In particolare, il verso “il crisantemo è secco e il loto spezzato, il susino ancora malinconico” per Fujiwara «è chiaro che mentre descrive il paesaggio invernale, sottointenda la condizione di fallimento dell’intenzione di fedeltà del poeta»,11 e l’albero rimasto solo nel giardino, colpito dal vento e dalle intemperie simboleggi lo stesso Michizane che, dopo l’abdicazione di Uda è rimasto sempre più isolato nel mondo politico.

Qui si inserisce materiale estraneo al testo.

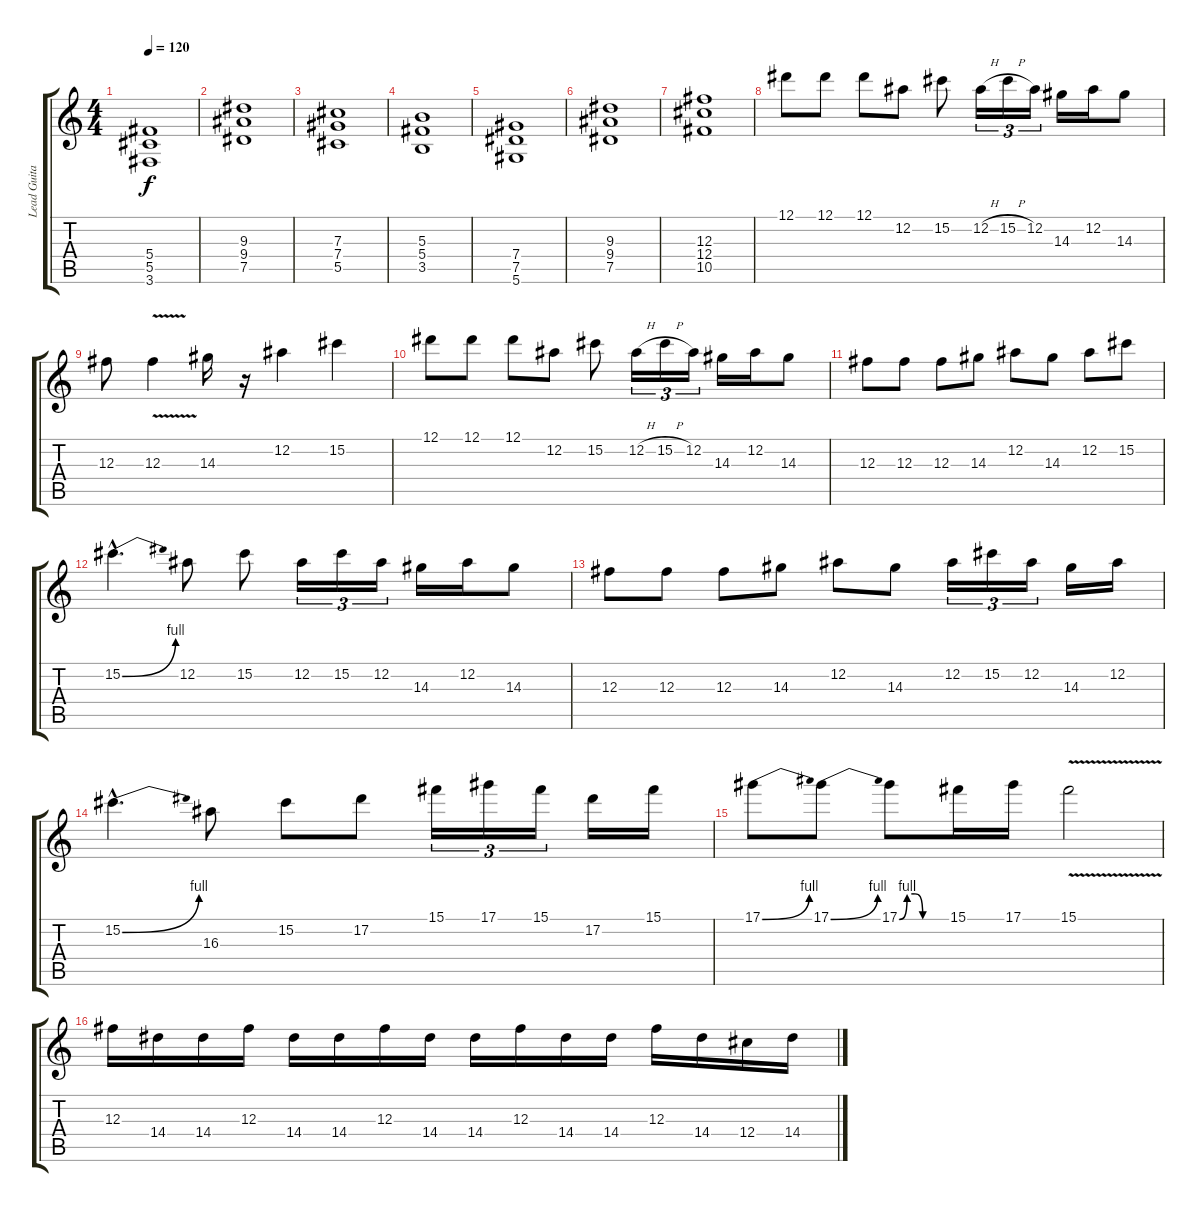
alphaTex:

\track ("Lead Guitar" "Lead Guita") {instrument distortionguitar}
\staff {score tabs}
\tuning (Eb4 Bb3 Gb3 Db3 Ab2 Eb2) {hide}
\ts (4 4)
\tempo 120
\clef g2
\ks c
(5.4 5.5 3.6).1{dy f} |
(9.3 9.4 7.5).1 |
(7.3 7.4 5.5).1 |
(5.3 5.4 3.5).1 |
(7.4 7.5 5.6).1 |
(9.3 9.4 7.5).1 |
(12.3 12.4 10.5).1 |
12.1.8{volume 13 instrument distortionguitar} 12.1.8 12.1.8 12.2.8 15.2.8 12.2{h}.16{tu (3 2)} 15.2{h}.16{tu (3 2)} 12.2.16{tu (3 2)} 14.3.16 12.2.16 14.3.8 |
12.3.8 12.3{v}.4 14.3.16 r.16 12.2.4 15.2.4 |
12.1.8 12.1.8 12.1.8 12.2.8 15.2.8 12.2{h}.16{tu (3 2)} 15.2{h}.16{tu (3 2)} 12.2.16{tu (3 2)} 14.3.16 12.2.16 14.3.8 |
12.3.8 12.3.8 12.3.8 14.3.8 12.2.8 14.3.8 12.2.8 15.2.8 |
15.2{be (bend 0 0 60 4) hac}.4{d volume 16 instrument overdrivenguitar} 12.2.8 15.2.8 12.2.16{tu (3 2)} 15.2.16{tu (3 2)} 12.2.16{tu (3 2)} 14.3.16 12.2.16 14.3.8 |
12.3.8 12.3.8 12.3.8 14.3.8 12.2.8 14.3.8 12.2.16{tu (3 2)} 15.2.16{tu (3 2)} 12.2.16{tu (3 2)} 14.3.16 12.2.16 |
15.2{be (bend 0 0 60 4) hac}.4{d} 16.3.8 15.2.8 17.2.8 15.1.16{tu (3 2)} 17.1.16{tu (3 2)} 15.1.16{tu (3 2)} 17.2.16 15.1.16 |
17.1{be (bend 0 0 60 4)}.8 17.1{be (bend 0 0 60 4)}.8 17.1{be (custom 0 0 10 4 20 4 30 0 60 0)}.8 15.1.16 17.1.16 15.1{v}.2 |
12.3.16 14.4.16 14.4.16 12.3.16 14.4.16 14.4.16 12.3.16 14.4.16 14.4.16 12.3.16 14.4.16 14.4.16 12.3.16 14.4.16 12.4.16 14.4.16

Questa lettura prettamente allegorica della poesia, potrebbe sembrare azzardata se riferita ad altri poeti giapponesi, ma in Michizane risulta perfettamente accettabile, considerate sia le vicende di vita che l’evoluzione dello stile personale del poeta – dalle poesie in cui racconta le prime difficoltà come funzionario, a quelle in cui allegorizza le sofferenze del popolo a Sanuki – e soprattutto il fatto che ciascuno di questi atteggiamenti abbia il suo precedente in Bai Juyi.
Per certi aspetti possiamo dire che Michizane, pur nella sua rielaborazione degli elementi poetici e delle espressioni in chiave giapponese – alcune poesie del periodo di Sanuki mostrano riferimenti inequivocabili alle fattispecie dell’arcipelgo – risulta essere più autenticamente vicino al modello cinese (in particolare di Bai Juyi, ma non solo) di quanto non lo fossero i poeti della prima metà del IX secolo (cioè quelli delle tre antologie di kanshi), con il loro pedissequo ricalcare le forme dello
shi cinese. Quello che ad esempio mancava nelle poesie dell’imperatore Saga, che propugnava
l’ideale di letteratura per il governo dello stato, si ritrova invece concretamente realizzato in Michizane, con una nuova e critica – seppur penosa e sconsolata – constatazione che tale ideale in Giappone non avesse sostanzialmente modo di attecchire stabilmente: mi riferisco alla critica sociale, l’ammonimento morale, e la convinzione di fondo che, shi o fu che sia, ogni verso ed ogni carattere di una poesia non doveva limitarsi ad essere un mero isolamento nella letteratura, ma doveva bensì avere un riscontro e una funzione nel mondo reale.12
Vedremo come, fino alle ultime poesie di Michizane, questo atteggiamento e convinzione non abbandoneranno mai il poeta, sebbene si possa osservare una specie di catarsi coniugata a una maggiore presenza di elementi religiosi, che pure non rinnega gli antichi valori.